Mortgage firm Fannie Mae - along with other finance giants - is being probed by the FBI over allegations of fraud

IMF director general Dominique Strauss-Kahn told a German newspaper that European banking was stronger than the crisis-ravaged US sector but "it might be adviseable for the Europeans to prepare for the worst-case scenario."

Stocks wobbled in London, gaining 0.17 percent at mid-day in line with feverish European trading after a closing rise of 0.20 percent in Japan.

The main support came from legendary US investor Warren Buffett who announced a 5.0-billion-dollar investment in humbled Wall Street bank Goldman Sachs.

But the dollar fell on arguing among US policymakers over a 700-billion-dollar government rescue plan for financial markets.

The Federal Reserve central bank offered another 30 billion dollars to dollar-starved foreign markets via central bank "swap" deals, to a new total of 277 billion dollars, because of "elevated pressures".

And leading central banks continued to provide special rolling funds to open up fear-strangled interbank lending.

"We continue to bounce from boom to gloom to boom to gloom," said Richard Herring, director at Australia's Burrell Stockbroking, amid comment that the crisis is comparable to the slide towards the 1930s Great Depression.

"First and foremost this is an American crisis," Strauss-Kahn, a Frenchman and a central figure in the global economy as head of the International Monetary Fund, told the German newspaper Frankfurter Allgemeine Zeitung.

"European banks have also suffered losses ... but all in all they are in a better state that American ones. But it might be adviseable for the Europeans to prepare for the worst case scenario."

The head of the World Trade Organization Pascal Lamy issued a strong warning that the "current hurricane" hitting financial markets must not discourage efforts for greater international economic openness.

"One of the important lessons of the Great Depression, which we must not forget, is that protectionism and economic isolationism do not work," he said in Geneva.

Explaining market sentiment, Derek Halpenny at the Bank of Tokyo-Mitsubishi in London, said: "A capital injection for Goldman Sachs and the extension of dollar swap agreements between the Federal Reserve and other central banks around the world have helped calm financial markets that remain very fragile."

ABN Amro analyst Robert Lind said: "Equity markets were in the depths of despair early last week. Then there was a euphoric surge on Friday, followed by renewed gloom earlier this week."

The euro rose to 1.4663 dollars in London from 1.4657 in New York late on Tuesday. Gold dropped to 889.63 dollars an ounce from 899 dollars late Tuesday.

The New York November contract oil price rose 1.84 dollars to 108.45 dollars a barrel, but traders said sentiment was dominated by concern that the rescue plan might not save the global economy from slowing growth.

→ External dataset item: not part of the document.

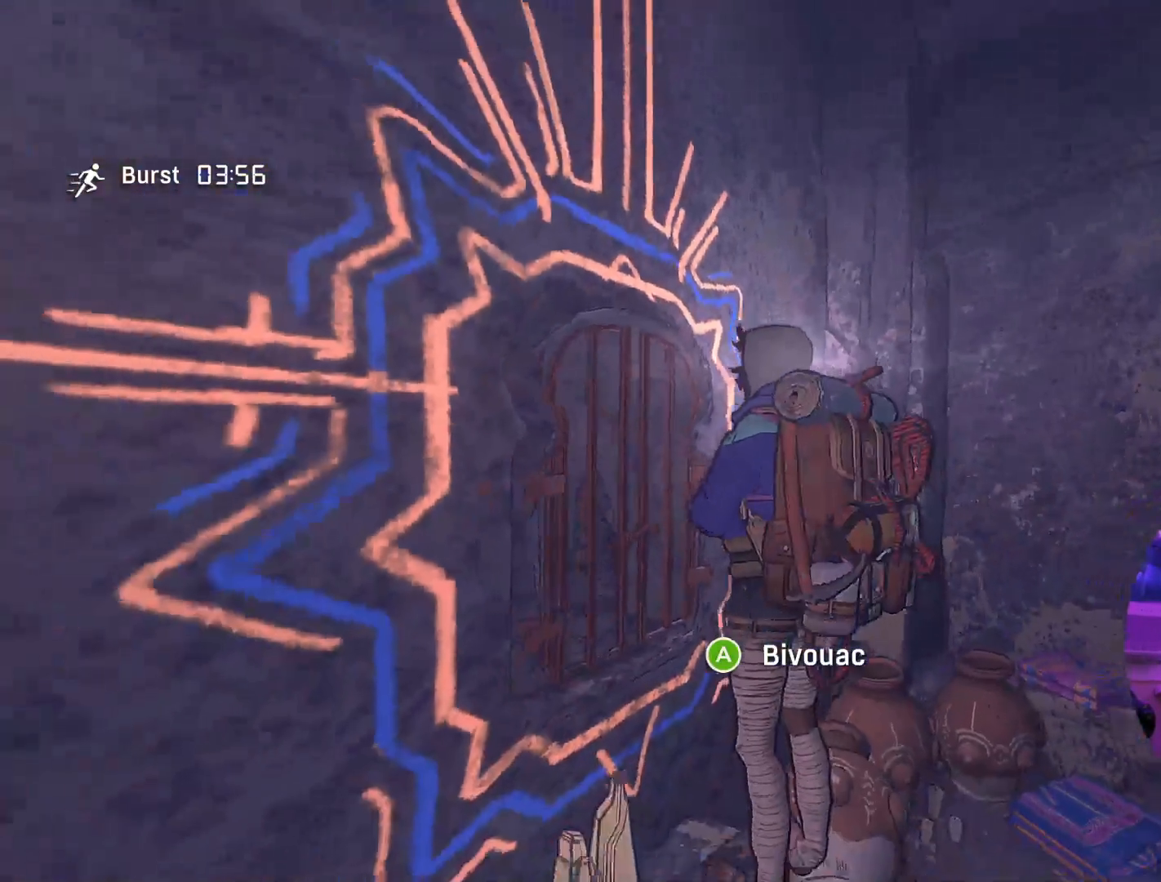
{"buttons": [], "left_stick": "center", "right_stick": "center", "events": [[217, "right_stick", "center"]]}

US Treasury Secretary Henry Paulson, pressing a sceptical Congress to approve his enormous plan, warned starkly Tuesday that delay carried a high risk that a racing subprime "chain reaction" would "threaten all parts of our economy."

But lawmakers remained highly critical and wary of the plan. The chairman of the Senate banking committee Christopher Dodd summed up much of the hostility in equally blunt terms: "This is not acceptable... this is not going to work."

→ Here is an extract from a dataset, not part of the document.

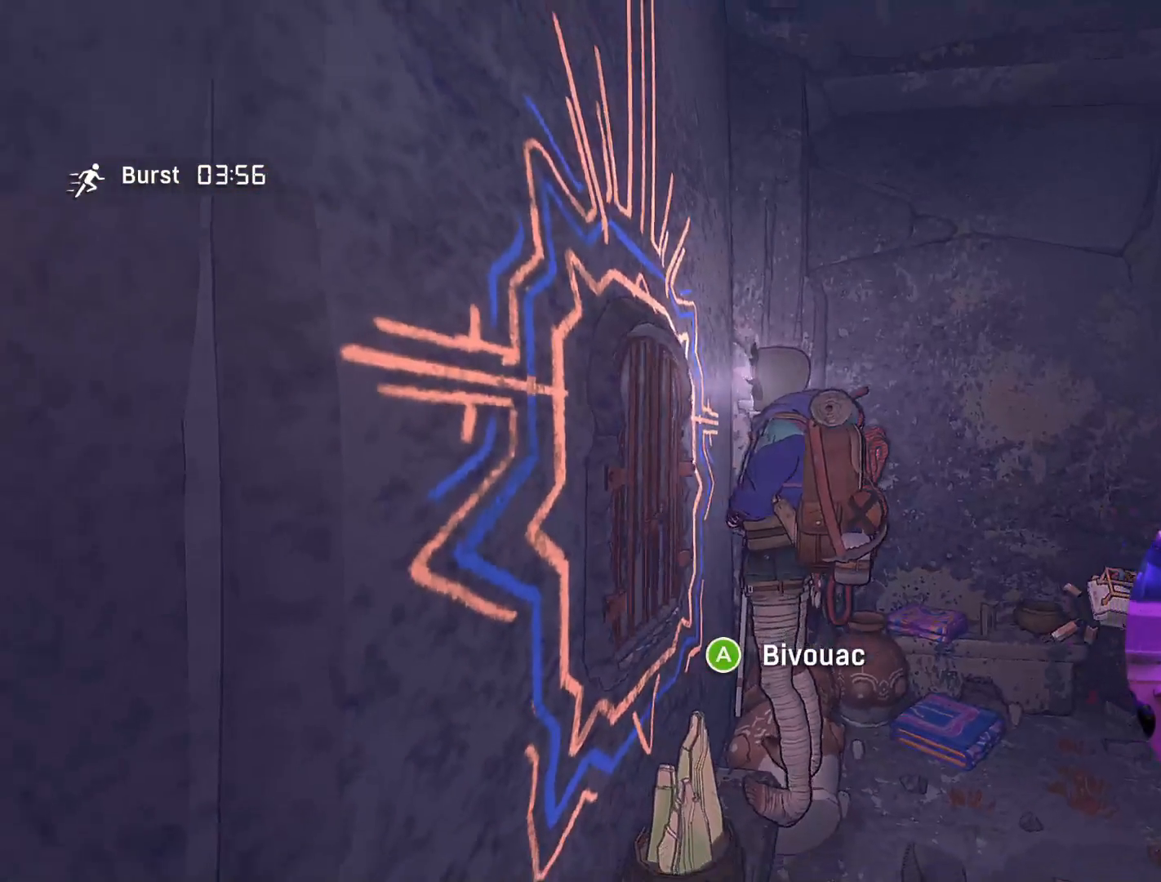
{"buttons": [], "left_stick": "center", "right_stick": "center", "events": []}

Opinion polls suggest that the Democrats' candidate for the presidency Barack Obama has gained ground over his Republican rival John McCain on deep controversy over the crisis and the plan.

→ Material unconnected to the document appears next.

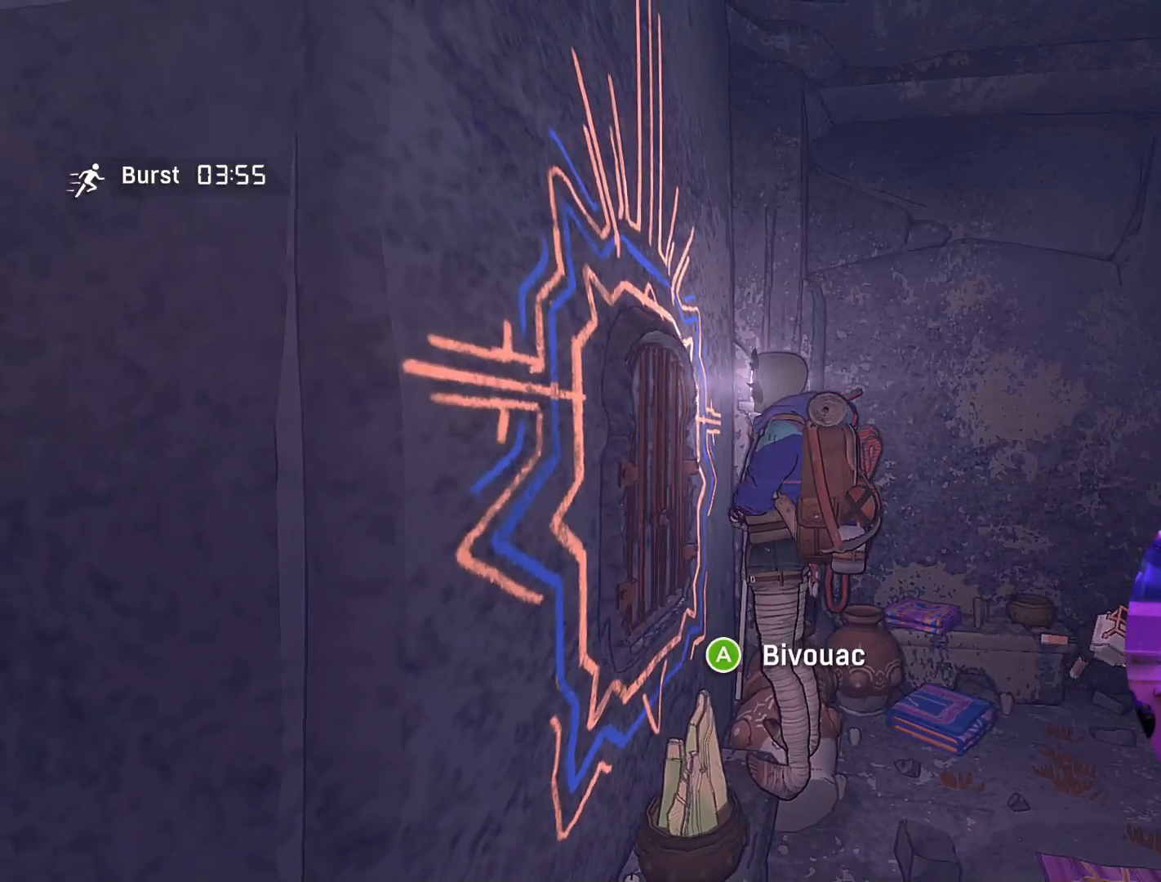
{"buttons": [], "left_stick": "center", "right_stick": "center", "events": [[167, "A", "down"], [317, "A", "up"]]}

There is widespread incomprehension and outrage at how the subprime home-loan crisis developed, spreading into a global crisis, while some bankers in the field were earning huge bonuses.

US media reports said that the Federal Bureau of Investigation was looking into allegations of fraud by 26 Wall Street firms, including several of the names at the eye of the storm including Lehman Brothers, Fannie Mae, Freddie Mac and insurer AIG.

FBI spokesman Richard Kolko told ABC television the bureau "currently has 26 pending corporate fraud investigations involving subprime lenders."

The Paulson rescue was in preparation for months, it has emerged, as name after name on Wall Street hit distress, had to be rescued or headed for failure.

In Hong Kong Wednesday, hundreds of savers mobbed branches of the Bank of East Asia to withdraw deposits despite reassurances by the bank that it was not over-exposed to failed US bank Lehman Brothers and the rescued US insurer AIG.